Rename "scientific name" to "binomial name" everywhere in the listing below, copying every other line unchanged. Leave the pictures out of your answer.

[Records from a data collection]
_ _ _ _

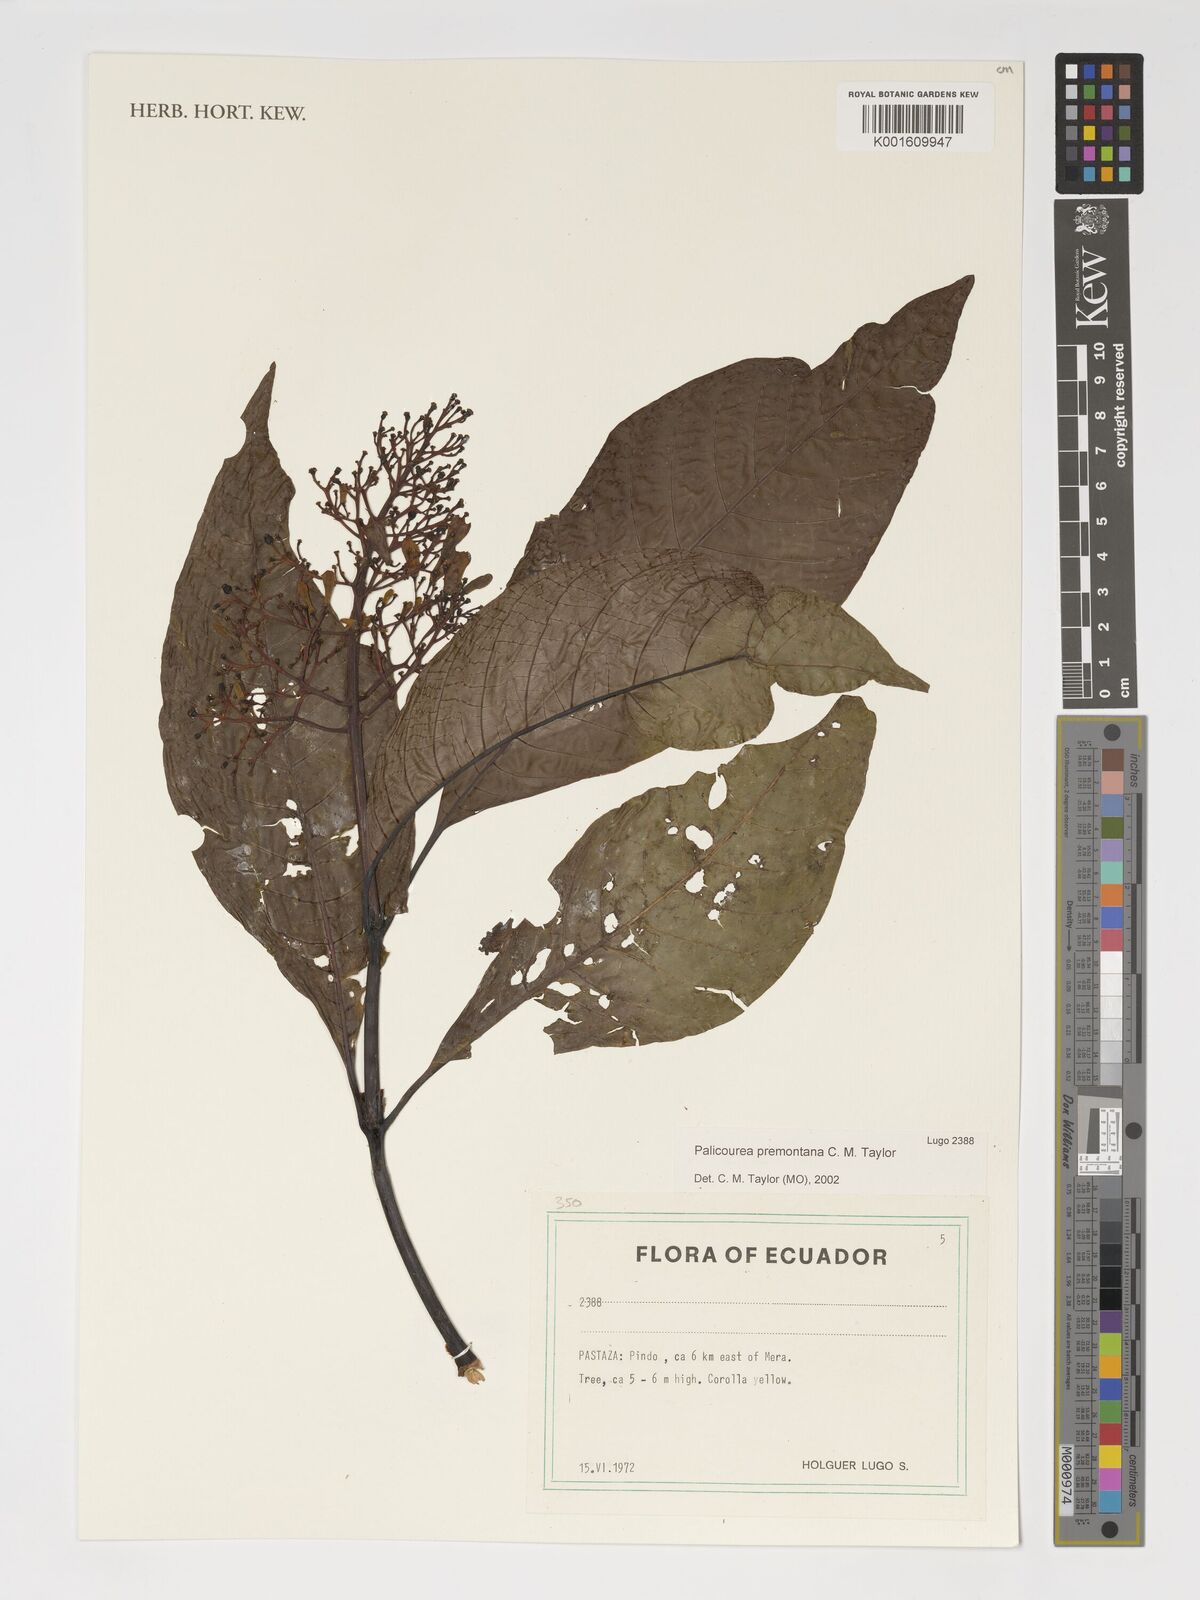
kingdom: Plantae
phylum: Tracheophyta
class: Magnoliopsida
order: Gentianales
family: Rubiaceae
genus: Palicourea
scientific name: Palicourea premontana
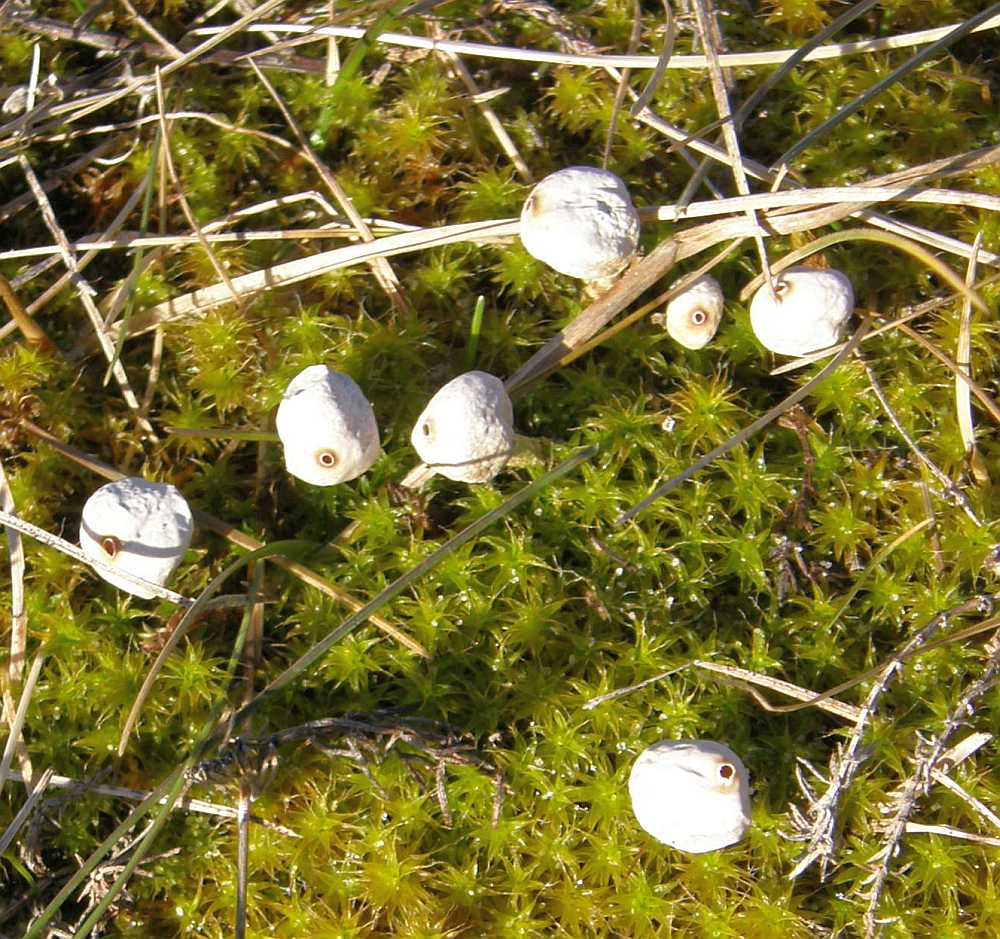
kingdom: Fungi
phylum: Basidiomycota
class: Agaricomycetes
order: Agaricales
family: Agaricaceae
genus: Tulostoma
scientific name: Tulostoma brumale
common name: vinter-stilkbovist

_ _ _ _

▸ **WRITTEN RESPONSE**
kingdom: Plantae
phylum: Tracheophyta
class: Magnoliopsida
order: Gentianales
family: Rubiaceae
genus: Palicourea
binomial name: Palicourea premontana
kingdom: Fungi
phylum: Basidiomycota
class: Agaricomycetes
order: Agaricales
family: Agaricaceae
genus: Tulostoma
binomial name: Tulostoma brumale
common name: vinter-stilkbovist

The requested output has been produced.